== What the task requires ==
An exact, complete copy of the data is all that is needed.

▶

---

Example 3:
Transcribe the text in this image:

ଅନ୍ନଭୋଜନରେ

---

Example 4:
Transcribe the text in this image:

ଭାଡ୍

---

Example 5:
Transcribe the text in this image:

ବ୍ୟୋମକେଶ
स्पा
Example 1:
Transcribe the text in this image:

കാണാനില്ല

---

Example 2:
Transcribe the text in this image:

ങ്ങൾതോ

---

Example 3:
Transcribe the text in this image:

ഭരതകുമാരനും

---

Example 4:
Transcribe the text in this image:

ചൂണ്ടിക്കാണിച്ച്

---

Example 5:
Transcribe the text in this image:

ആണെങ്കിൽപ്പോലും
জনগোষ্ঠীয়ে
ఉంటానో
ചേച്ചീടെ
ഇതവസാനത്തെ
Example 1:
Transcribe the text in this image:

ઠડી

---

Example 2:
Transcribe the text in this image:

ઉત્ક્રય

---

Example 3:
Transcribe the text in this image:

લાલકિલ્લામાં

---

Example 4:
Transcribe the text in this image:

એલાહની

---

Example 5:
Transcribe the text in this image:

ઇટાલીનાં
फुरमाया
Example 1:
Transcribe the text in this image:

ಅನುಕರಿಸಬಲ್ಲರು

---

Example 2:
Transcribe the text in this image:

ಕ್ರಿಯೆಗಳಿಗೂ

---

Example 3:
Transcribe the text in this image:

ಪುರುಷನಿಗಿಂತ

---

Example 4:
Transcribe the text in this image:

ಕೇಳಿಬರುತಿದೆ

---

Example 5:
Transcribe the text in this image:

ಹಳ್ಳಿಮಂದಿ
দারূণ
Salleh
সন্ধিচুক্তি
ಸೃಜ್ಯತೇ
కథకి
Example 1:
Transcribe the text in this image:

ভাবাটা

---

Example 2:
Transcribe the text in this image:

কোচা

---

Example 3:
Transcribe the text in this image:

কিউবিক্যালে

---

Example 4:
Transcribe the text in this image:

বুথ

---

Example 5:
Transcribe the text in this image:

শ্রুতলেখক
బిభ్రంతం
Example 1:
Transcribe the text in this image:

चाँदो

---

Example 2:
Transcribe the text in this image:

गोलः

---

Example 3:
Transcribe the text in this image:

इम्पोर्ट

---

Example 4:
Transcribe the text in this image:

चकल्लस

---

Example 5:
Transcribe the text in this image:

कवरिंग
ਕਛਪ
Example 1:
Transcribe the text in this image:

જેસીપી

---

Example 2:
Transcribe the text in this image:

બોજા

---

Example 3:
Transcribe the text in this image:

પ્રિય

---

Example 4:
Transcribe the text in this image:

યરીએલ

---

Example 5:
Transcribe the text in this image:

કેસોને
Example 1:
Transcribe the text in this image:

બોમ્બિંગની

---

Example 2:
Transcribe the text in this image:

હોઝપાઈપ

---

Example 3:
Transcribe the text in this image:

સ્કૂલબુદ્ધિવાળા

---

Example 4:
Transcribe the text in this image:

◀

== Task response ==
---

Example 3:
Transcribe the text in this image:

ଅନ୍ନଭୋଜନରେ

---

Example 4:
Transcribe the text in this image:

ଭାଡ୍

---

Example 5:
Transcribe the text in this image:

ବ୍ୟୋମକେଶ
स्पा
Example 1:
Transcribe the text in this image:

കാണാനില്ല

---

Example 2:
Transcribe the text in this image:

ങ്ങൾതോ

---

Example 3:
Transcribe the text in this image:

ഭരതകുമാരനും

---

Example 4:
Transcribe the text in this image:

ചൂണ്ടിക്കാണിച്ച്

---

Example 5:
Transcribe the text in this image:

ആണെങ്കിൽപ്പോലും
জনগোষ্ঠীয়ে
ఉంటానో
ചേച്ചീടെ
ഇതവസാനത്തെ
Example 1:
Transcribe the text in this image:

ઠડી

---

Example 2:
Transcribe the text in this image:

ઉત્ક્રય

---

Example 3:
Transcribe the text in this image:

લાલકિલ્લામાં

---

Example 4:
Transcribe the text in this image:

એલાહની

---

Example 5:
Transcribe the text in this image:

ઇટાલીનાં
फुरमाया
Example 1:
Transcribe the text in this image:

ಅನುಕರಿಸಬಲ್ಲರು

---

Example 2:
Transcribe the text in this image:

ಕ್ರಿಯೆಗಳಿಗೂ

---

Example 3:
Transcribe the text in this image:

ಪುರುಷನಿಗಿಂತ

---

Example 4:
Transcribe the text in this image:

ಕೇಳಿಬರುತಿದೆ

---

Example 5:
Transcribe the text in this image:

ಹಳ್ಳಿಮಂದಿ
দারূণ
Salleh
সন্ধিচুক্তি
ಸೃಜ್ಯತೇ
కథకి
Example 1:
Transcribe the text in this image:

ভাবাটা

---

Example 2:
Transcribe the text in this image:

কোচা

---

Example 3:
Transcribe the text in this image:

কিউবিক্যালে

---

Example 4:
Transcribe the text in this image:

বুথ

---

Example 5:
Transcribe the text in this image:

শ্রুতলেখক
బిభ్రంతం
Example 1:
Transcribe the text in this image:

चाँदो

---

Example 2:
Transcribe the text in this image:

गोलः

---

Example 3:
Transcribe the text in this image:

इम्पोर्ट

---

Example 4:
Transcribe the text in this image:

चकल्लस

---

Example 5:
Transcribe the text in this image:

कवरिंग
ਕਛਪ
Example 1:
Transcribe the text in this image:

જેસીપી

---

Example 2:
Transcribe the text in this image:

બોજા

---

Example 3:
Transcribe the text in this image:

પ્રિય

---

Example 4:
Transcribe the text in this image:

યરીએલ

---

Example 5:
Transcribe the text in this image:

કેસોને
Example 1:
Transcribe the text in this image:

બોમ્બિંગની

---

Example 2:
Transcribe the text in this image:

હોઝપાઈપ

---

Example 3:
Transcribe the text in this image:

સ્કૂલબુદ્ધિવાળા

---

Example 4:
Transcribe the text in this image:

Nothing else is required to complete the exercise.